Page-level text extractions
▶
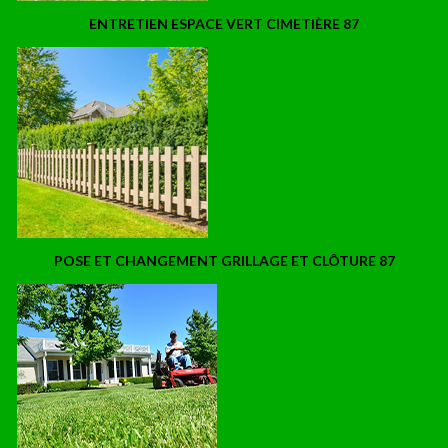
ENTRETIEN ESPACE VERT CIMETIÈRE 87
POSE ET CHANGEMENT GRILLAGE ET CLÔTURE 87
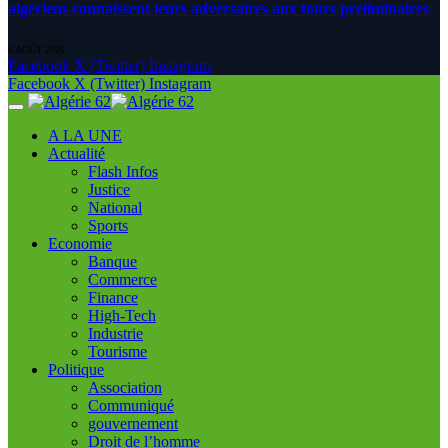
algériens connaissent leurs adversaires aux tours préliminaires
6 AOÛT 2026
Facebook
X (Twitter)
Instagram
Facebook
X (Twitter)
Instagram
A LA UNE
Actualité
Flash Infos
Justice
National
Sports
Economie
Banque
Commerce
Finance
High-Tech
Industrie
Tourisme
Politique
Association
Communiqué
gouvernement
Droit de l’homme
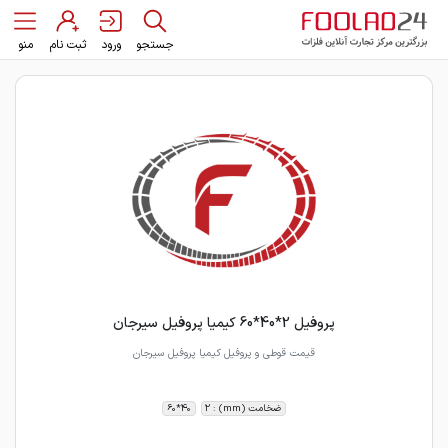
جستجو
ورود
ثبت نام
منو
پروفیل 2*40*60 کیمیا پروفیل سیرجان
قیمت قوطی و پروفیل کیمیا پروفیل سیرجان
ضخامت (mm) : 2
40*60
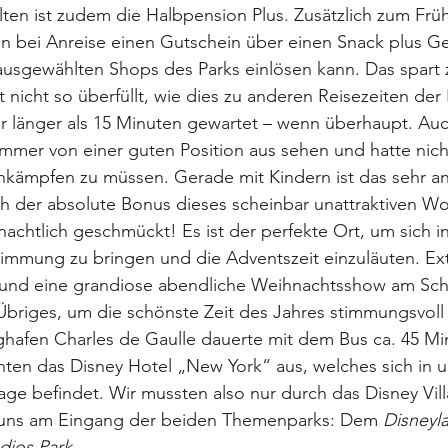
ten ist zudem die Halbpension Plus. Zusätzlich zum Frü
n bei Anreise einen Gutschein über einen Snack plus Ge
usgewählten Shops des Parks einlösen kann. Das spart z
t nicht so überfüllt, wie dies zu anderen Reisezeiten der Fa
 länger als 15 Minuten gewartet – wenn überhaupt. Auch
mer von einer guten Position aus sehen und hatte nich
kämpfen zu müssen. Gerade mit Kindern ist das sehr 
ch der absolute Bonus dieses scheinbar unattraktiven W
hnachtlich geschmückt! Es ist der perfekte Ort, um sich in
immung zu bringen und die Adventszeit einzuläuten. Ext
und eine grandiose abendliche Weihnachtsshow am Sch
 Übriges, um die schönste Zeit des Jahres stimmungsvoll
hafen Charles de Gaulle dauerte mit dem Bus ca. 45 Min
ten das Disney Hotel „New York“ aus, welches sich in u
age befindet. Wir mussten also nur durch das Disney Vil
 uns am Eingang der beiden Themenparks: Dem 
Disneyl
dios Park
.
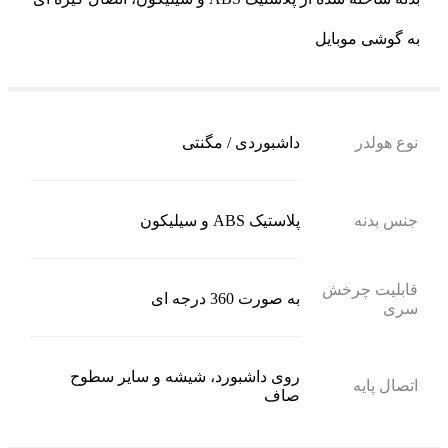
به گوشی موبایل
نوع هولدر
داشبوردی / مگنتی
جنس بدنه
پلاستیک ABS و سیلیکون
قابلیت چرخش
به صورت 360 درجه ای
سری
روی داشبورد، شیشه و سایر سطوح
اتصال پایه
صاف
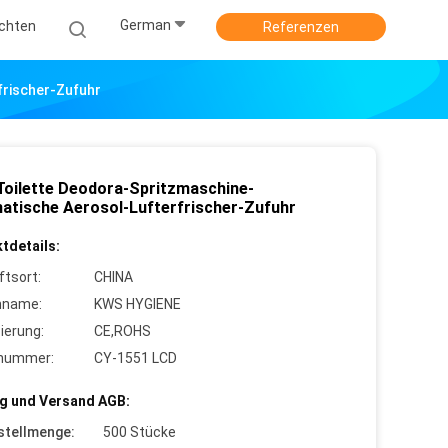
German
ichten
Referenzen
rischer-Zufuhr
oilette Deodora-Spritzmaschine-
atische Aerosol-Lufterfrischer-Zufuhr
tdetails:
ftsort:
CHINA
nname:
KWS HYGIENE
zierung:
CE,ROHS
lnummer:
CY-1551 LCD
g und Versand AGB:
stellmenge:
500 Stücke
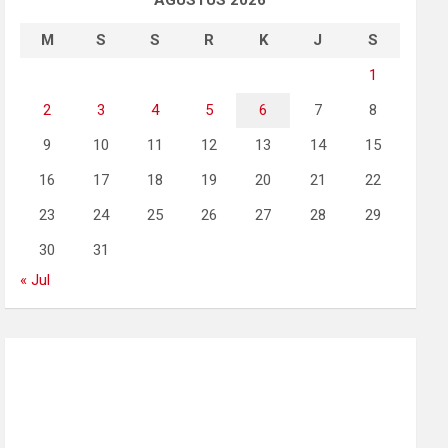
AGUSTUS 2026
M
S
S
R
K
J
S
1
2
3
4
5
6
7
8
9
10
11
12
13
14
15
16
17
18
19
20
21
22
23
24
25
26
27
28
29
30
31
« Jul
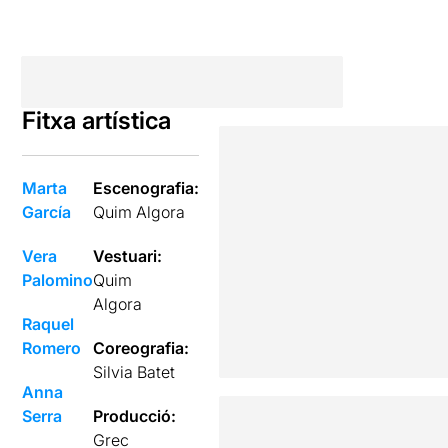
Fitxa artística
Marta
Escenografia:
García
Quim Algora
Vera
Vestuari:
Palomino
Quim
Algora
Raquel
Romero
Coreografia:
Silvia Batet
Anna
Serra
Producció:
Grec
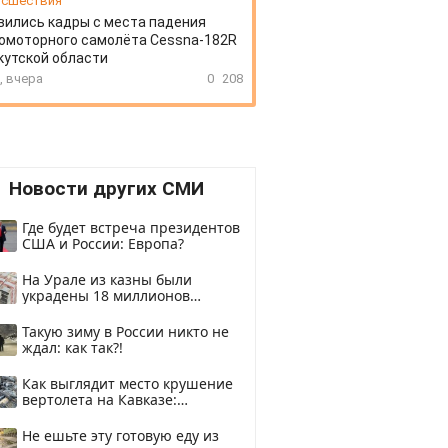
сшествия
вились кадры с места падения
омоторного самолёта Cessna-182R
кутской области
, вчера
0
208
Новости других СМИ
Где будет встреча президентов
США и России: Европа?
На Урале из казны были
украдены 18 миллионов
рублей
Такую зиму в России никто не
ждал: как так?!
Как выглядит место крушение
вертолета на Кавказе:
смотреть
Не ешьте эту готовую еду из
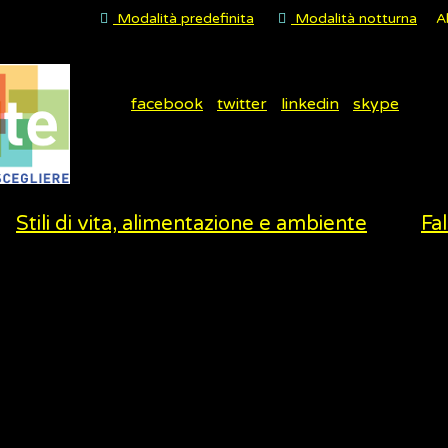
Modalità predefinita
Modalità notturna
A
facebook
twitter
linkedin
skype
Stili di vita, alimentazione e ambiente
Fal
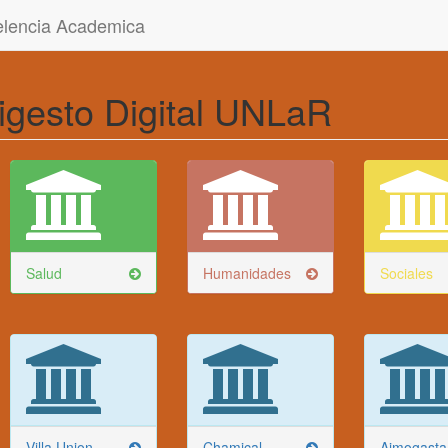
celencia Academica
igesto Digital UNLaR
Salud
Humanidades
Sociales
Villa Union
Chamical
Aimogasta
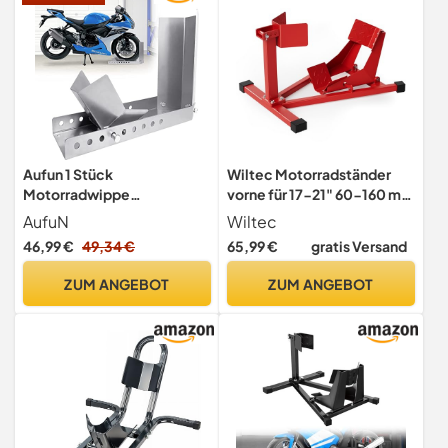
Aufun 1 Stück
Wiltec Motorradständer
Motorradwippe
vorne für 17-21" 60-160 mm
Verladehilfe,
Reifen, 670 x 480 mm, als
AufuN
Wiltec
Vorderradhalter für
Montagehilfe aus Stahl mit
46,99 €
49,34 €
65,99 €
gratis Versand
Motorräder
Gummifüßen für Vorderrad,
Motorradheber
ZUM ANGEBOT
ZUM ANGEBOT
◀
Your assignment: Please go through each line of the data and count those that contain the string "پروفیل"; give that number alone.

Final answer: 2